"I—was being married," wailed Mary, "to a man I couldn't see. And just as soon as it was over he turned from the altar and said, 'Now we'll begin to lead a cat and dog life.' And, oh, it was so awful," she continued, sobbingly, the terror of the dream still holding her, "he—he barked at me! And he showed his teeth, and I had to spit and mew and hump my back whether I wanted to or not." Her voice grew higher and more excited with every sentence. "And I could feel my claws growing longer and longer, and I knew I'd never have fingers again, only just paws with fur on 'em! Ugh! It made me sick to feel the fur growing over me that way. I cried and cried. Now as I tell about it, it begins to sound silly, but it was awful then,—so dark, and me hanging by my claws to the edge of the wood-shed roof, ready to drop off. I thought Phil was in the house, and I tried to call him, but I couldn't remember his name. I got mixed up with the Philip on the shilling, and I kept yelling, Shill! Philling! Shilling! and I couldn't make him understand. He wouldn't come!"

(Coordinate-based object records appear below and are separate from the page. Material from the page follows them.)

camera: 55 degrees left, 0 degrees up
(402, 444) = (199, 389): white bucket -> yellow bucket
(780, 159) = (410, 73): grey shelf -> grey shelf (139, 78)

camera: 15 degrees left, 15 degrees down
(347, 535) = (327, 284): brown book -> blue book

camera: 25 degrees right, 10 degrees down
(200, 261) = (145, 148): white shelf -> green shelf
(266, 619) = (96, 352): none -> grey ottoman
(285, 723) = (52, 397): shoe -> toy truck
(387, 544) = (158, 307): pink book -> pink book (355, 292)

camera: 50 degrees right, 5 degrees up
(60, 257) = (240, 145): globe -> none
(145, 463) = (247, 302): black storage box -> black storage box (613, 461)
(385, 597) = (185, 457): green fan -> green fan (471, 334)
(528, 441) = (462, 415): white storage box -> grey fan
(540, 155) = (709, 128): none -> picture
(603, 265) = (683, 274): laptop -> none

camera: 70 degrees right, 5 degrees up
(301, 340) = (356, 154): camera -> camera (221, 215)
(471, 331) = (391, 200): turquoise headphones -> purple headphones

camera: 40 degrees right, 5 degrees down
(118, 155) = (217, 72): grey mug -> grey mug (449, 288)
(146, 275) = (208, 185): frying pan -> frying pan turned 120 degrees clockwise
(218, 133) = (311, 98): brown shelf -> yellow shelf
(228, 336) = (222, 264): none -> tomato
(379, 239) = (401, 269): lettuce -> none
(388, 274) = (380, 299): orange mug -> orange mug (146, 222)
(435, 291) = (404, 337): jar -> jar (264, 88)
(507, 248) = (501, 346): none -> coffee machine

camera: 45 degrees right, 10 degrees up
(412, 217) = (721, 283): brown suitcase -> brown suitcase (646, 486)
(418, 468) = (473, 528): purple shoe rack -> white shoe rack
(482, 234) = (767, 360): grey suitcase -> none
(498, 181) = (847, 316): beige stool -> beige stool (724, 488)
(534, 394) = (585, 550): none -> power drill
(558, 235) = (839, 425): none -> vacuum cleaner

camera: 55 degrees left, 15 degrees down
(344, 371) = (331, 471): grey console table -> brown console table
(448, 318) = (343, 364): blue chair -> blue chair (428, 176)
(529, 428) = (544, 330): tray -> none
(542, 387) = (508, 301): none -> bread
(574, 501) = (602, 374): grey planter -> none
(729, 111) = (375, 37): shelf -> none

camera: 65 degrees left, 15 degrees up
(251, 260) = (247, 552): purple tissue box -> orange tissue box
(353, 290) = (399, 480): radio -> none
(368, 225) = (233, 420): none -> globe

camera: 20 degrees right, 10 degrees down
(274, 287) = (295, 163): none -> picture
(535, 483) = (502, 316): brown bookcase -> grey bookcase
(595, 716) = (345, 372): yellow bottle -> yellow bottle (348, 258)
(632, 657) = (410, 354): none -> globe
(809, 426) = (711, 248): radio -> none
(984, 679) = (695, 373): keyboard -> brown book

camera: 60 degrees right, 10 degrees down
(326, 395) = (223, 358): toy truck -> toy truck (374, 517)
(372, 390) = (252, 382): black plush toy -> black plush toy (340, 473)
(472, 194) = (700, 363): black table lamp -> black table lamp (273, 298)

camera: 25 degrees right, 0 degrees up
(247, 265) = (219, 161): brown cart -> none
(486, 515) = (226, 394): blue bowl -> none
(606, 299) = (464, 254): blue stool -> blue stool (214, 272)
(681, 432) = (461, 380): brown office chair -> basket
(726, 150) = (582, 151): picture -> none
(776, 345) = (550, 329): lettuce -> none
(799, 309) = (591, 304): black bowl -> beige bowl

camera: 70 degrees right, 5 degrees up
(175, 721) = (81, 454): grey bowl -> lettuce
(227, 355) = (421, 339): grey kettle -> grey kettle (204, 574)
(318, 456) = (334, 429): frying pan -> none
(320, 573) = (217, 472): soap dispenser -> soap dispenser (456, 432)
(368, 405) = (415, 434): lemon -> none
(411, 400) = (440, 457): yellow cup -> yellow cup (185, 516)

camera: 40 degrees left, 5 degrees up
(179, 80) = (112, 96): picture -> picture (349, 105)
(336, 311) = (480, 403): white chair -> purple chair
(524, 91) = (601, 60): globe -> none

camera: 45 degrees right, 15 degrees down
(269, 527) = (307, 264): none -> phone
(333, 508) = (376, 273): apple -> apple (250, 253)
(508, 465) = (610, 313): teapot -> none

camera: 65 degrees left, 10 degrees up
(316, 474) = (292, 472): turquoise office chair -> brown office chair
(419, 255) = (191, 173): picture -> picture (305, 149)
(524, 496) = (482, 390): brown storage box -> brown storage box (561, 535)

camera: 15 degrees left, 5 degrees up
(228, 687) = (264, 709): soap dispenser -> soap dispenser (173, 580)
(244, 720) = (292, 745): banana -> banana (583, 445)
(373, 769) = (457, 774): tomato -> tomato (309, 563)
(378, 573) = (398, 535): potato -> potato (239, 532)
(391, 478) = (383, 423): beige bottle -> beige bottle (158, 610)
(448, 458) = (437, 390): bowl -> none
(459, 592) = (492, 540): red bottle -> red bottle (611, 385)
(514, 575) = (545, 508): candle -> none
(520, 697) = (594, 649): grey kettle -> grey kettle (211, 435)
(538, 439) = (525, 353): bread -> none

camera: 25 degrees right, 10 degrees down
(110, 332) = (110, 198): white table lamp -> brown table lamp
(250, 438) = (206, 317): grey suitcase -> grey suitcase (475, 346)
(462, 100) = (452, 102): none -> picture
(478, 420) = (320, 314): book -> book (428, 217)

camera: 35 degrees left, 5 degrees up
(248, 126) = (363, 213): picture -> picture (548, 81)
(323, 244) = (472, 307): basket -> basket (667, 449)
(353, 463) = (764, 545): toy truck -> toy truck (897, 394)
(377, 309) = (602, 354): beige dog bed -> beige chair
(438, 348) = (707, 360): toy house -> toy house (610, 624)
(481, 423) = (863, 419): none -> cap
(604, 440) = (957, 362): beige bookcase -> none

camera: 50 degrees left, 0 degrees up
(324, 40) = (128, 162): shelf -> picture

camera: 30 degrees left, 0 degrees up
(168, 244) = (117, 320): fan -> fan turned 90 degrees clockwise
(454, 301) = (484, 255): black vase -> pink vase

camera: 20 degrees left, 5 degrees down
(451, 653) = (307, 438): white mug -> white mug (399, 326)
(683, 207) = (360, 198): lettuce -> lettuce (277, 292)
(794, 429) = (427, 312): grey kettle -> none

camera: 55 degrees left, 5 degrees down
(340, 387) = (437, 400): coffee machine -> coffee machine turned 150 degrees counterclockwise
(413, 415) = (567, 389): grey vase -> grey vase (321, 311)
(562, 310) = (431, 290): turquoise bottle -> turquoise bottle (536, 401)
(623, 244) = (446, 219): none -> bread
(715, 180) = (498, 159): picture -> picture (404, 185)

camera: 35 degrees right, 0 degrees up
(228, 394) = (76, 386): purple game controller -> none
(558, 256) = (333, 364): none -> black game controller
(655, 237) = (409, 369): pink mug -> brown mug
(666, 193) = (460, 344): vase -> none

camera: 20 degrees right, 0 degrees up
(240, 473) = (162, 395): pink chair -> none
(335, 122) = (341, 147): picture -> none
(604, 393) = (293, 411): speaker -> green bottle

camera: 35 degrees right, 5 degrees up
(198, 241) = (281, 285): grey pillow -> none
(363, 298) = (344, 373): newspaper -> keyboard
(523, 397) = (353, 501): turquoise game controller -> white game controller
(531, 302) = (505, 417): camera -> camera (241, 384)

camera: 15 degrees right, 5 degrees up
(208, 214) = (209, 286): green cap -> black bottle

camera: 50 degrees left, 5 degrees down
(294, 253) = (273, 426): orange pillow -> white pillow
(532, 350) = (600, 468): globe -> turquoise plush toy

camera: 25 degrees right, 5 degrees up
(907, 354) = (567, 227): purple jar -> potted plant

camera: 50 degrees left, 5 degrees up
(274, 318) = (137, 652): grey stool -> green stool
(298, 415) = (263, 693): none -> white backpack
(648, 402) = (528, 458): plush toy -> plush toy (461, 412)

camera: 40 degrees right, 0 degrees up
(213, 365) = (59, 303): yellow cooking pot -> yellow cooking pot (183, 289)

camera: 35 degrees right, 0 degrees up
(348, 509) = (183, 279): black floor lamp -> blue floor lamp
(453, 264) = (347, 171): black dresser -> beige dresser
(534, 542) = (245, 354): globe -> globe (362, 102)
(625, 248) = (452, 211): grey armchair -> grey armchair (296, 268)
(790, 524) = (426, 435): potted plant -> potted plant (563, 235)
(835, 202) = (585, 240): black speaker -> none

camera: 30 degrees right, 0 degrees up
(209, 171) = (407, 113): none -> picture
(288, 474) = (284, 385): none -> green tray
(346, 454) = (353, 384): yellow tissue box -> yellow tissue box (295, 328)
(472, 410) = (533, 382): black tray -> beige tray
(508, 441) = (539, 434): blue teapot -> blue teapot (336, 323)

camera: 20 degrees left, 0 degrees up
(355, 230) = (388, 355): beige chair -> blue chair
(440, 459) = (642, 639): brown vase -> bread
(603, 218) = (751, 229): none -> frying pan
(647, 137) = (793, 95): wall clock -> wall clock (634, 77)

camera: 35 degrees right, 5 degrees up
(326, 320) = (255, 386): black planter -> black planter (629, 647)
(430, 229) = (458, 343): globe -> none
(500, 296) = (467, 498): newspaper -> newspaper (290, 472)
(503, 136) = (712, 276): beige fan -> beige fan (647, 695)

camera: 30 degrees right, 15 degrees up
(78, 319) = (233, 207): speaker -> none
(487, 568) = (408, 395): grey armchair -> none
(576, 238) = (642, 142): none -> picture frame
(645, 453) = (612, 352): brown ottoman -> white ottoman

As she picked up the corner of the sheet to wipe her eyes Mrs. Sherman and the girls burst out laughing, and there was an echoing peal of amusement in the hall. The affair would not have seemed half so ridiculous in the daylight, but to be called out of bed at that hour to listen to such a dream, told only as Mary Ware could tell it, impressed the entire family as one of the funniest things that had ever happened. They laughed till the tears came.

"I don't see what ever put such a silly thing into my head," said Mary, finally, beginning to feel mortified as she realized what an excitement she had created for nothing.

"It was Rob's talking about people who live a regular cat and dog life," said Betty. "Don't you remember how long we talked about it to-day down in the clover-patch?"

"You mean yesterday," prompted Phil from the hall, "for it's nearly morning now. And, Mary, I'll tell you why you had it. It's a warning! A solemn warning! It means that you must never, never marry."

"That's what I thought, too," quavered Mary, so seriously that they all laughed again.

"I hope everybody will excuse me for waking them up," called Mary, as they began to disperse to their rooms. "Oh, dear!" she added to Joyce, as she lay back once more on her pillow. "Why is it that I am always doing such mortifying things! I am so ashamed of myself."

The lights went out again, and after a few final giggles from Lloyd and Betty, silence settled once more over the house. But the terror of the nightmare had taken such hold upon Mary that she could not close her eyes.

"Joyce," she whispered, "do you mind if I come over into your bed? I'm nearly paralyzed, I'm so scared again."

Slipping across the floor as soon as Joyce had given a sleepy consent, Mary crept in beside her sister in the narrow bed, and lay so still she scarcely breathed, for fear of disturbing her. Presently she reached out and gently clasped the end of Joyce's long plait of hair. It was comforting to be so near her. But even that failed to convince her entirely that the dream was a thing of imagination. It seemed so real, that several times before she fell asleep she laid her hands against her face to make sure that her fingers had not developed claws, and that no fur had started to grow on them.